4K gaming was the next topic, but most users still run games at their maximum resolution of 1080p even if their hardware is capable of pushing it further. To get around that limitation, a method called downsampling or ordered grid supersampling anti-aliasing (OGSSAA) has become somewhat popular in various circles. It essentially renders the game at a higher resolution then downscales it to your monitor’s native resolution for a cleaner, sharper image. A Twitter campaign has appeared asking AMD for official support for OGSSAA, and I asked if there were any plans to adopt it in future updates. There’s nothing definitive just yet, but he did say their driver team is looking into it and that the GCN architecture would be well suited to the task.
Finally, I asked when we might be seeing their answer to NVIDIA’s 900 series. Were the leaks about a hybrid air and water GPU cooler for an AMD Radeon R9 390X accurate? That got a bit of a chuckle. The photo in question did not come from them. And the R9 200 series is here to stay for the holiday. However, they will have a few announcements about positioning coming up.
Conclusion
The Sapphire Tri-X OC R9 290 does pretty much everything it set out to do wonderfully. It’s quieter and cooler than the reference design, never operating at more than a whisper. AMD’s Mantle API proved itself, as well, posting some great numbers during my benchmarks. There’s no question that’s it a very solid card, and I’m looking forward to seeing more about Mantle and FreeSync in the months ahead.
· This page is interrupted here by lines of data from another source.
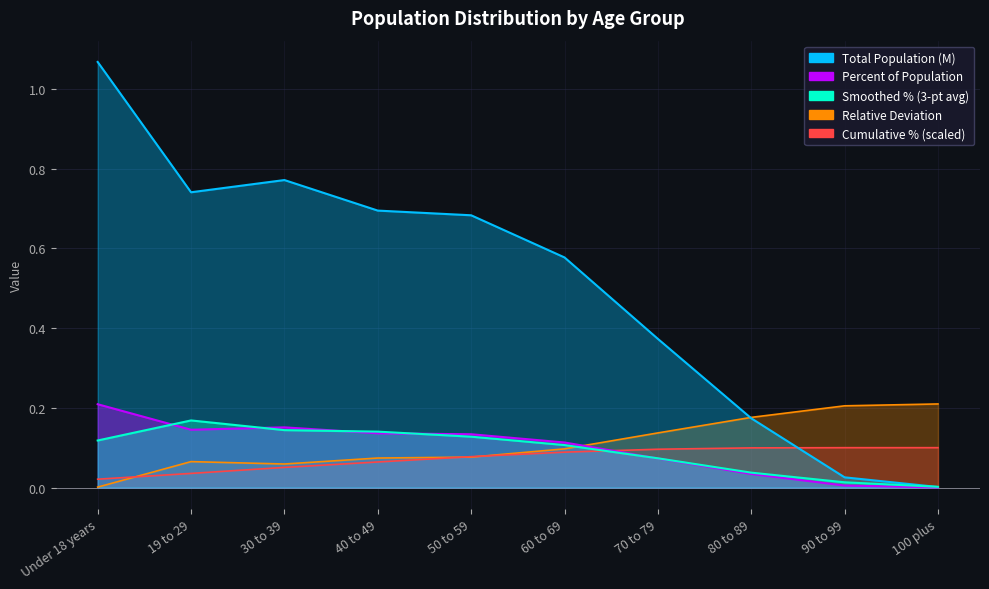

Which series has the widest spread of values?

Total Population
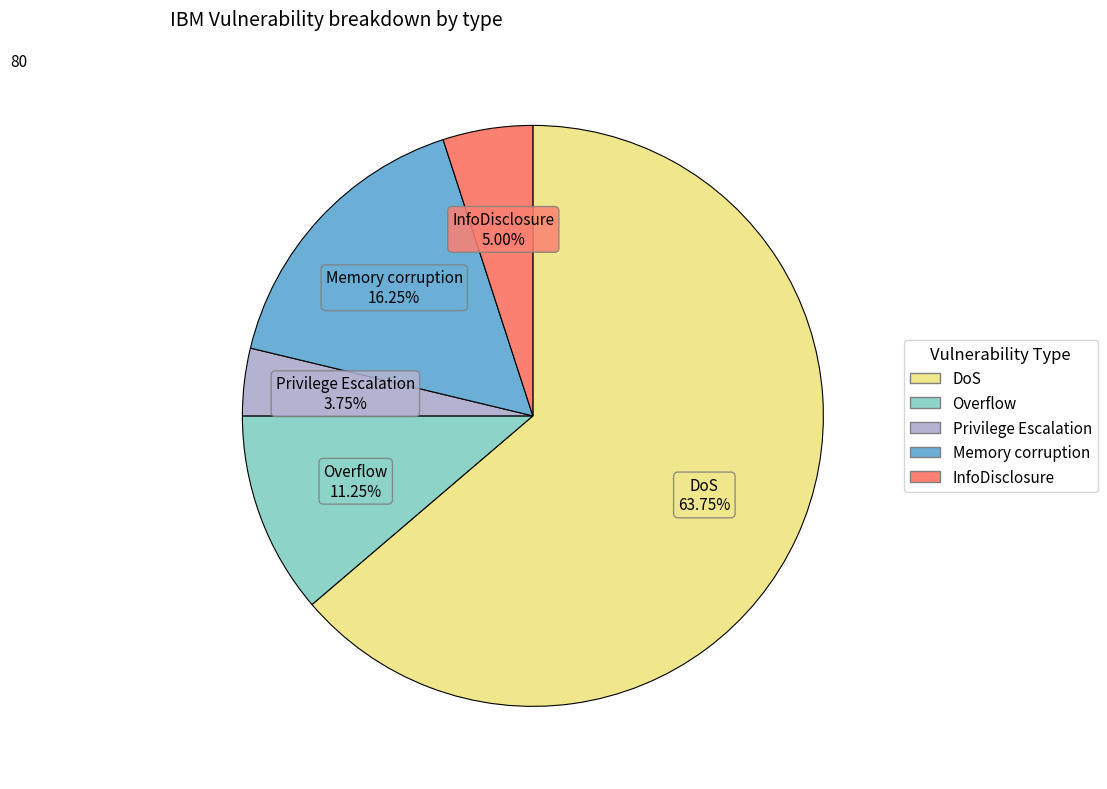

Which slice is the largest?

DoS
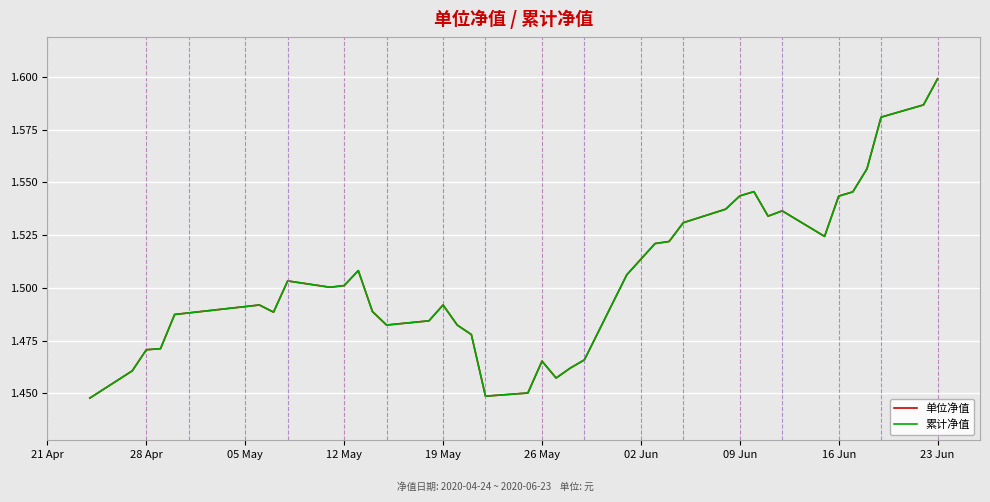

Does the chart have visible grid lines?

Yes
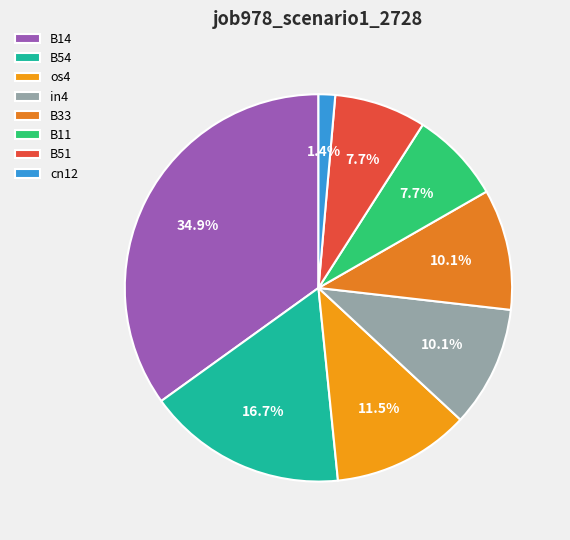

What is the largest slice in the pie chart?

B14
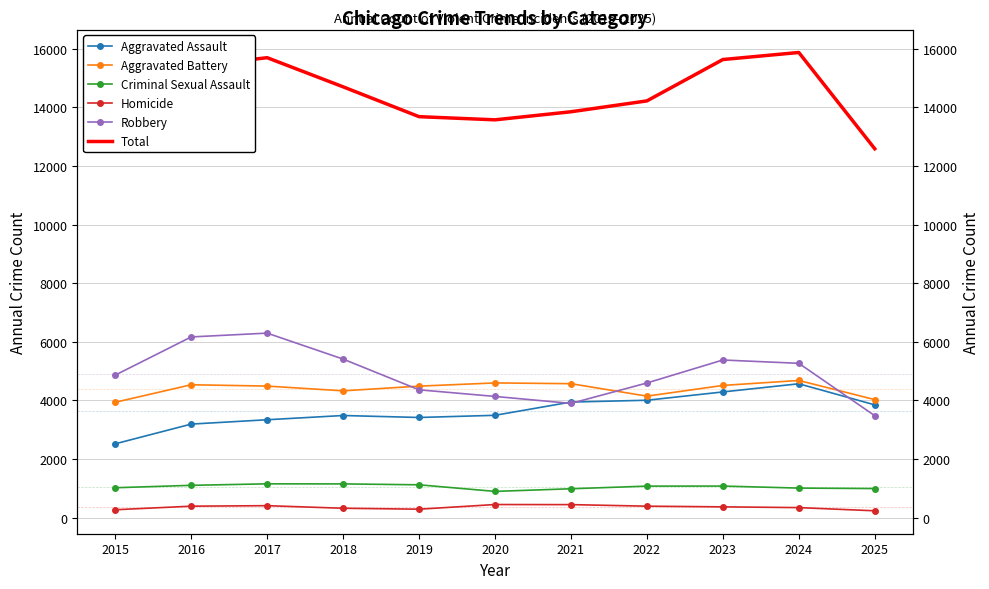

What is the maximum value shown in the chart?

15872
At $380, it sits above the recently launched NVIDIA GeForce GTX 970. NVIDIA’s new line is priced and performing aggressively. As a counter, AMD’s Never Settle promotion offers three free games to choose from out of a wide selection – Alien: Isolation and Star Citizen being recent additions – with the purchase of an R9 series graphics card from participating vendors. That is worth consideration if you don’t already have those titles. And with Star Citizen also supporting Mantle, I’ve no doubt AMD will be a great place to play it.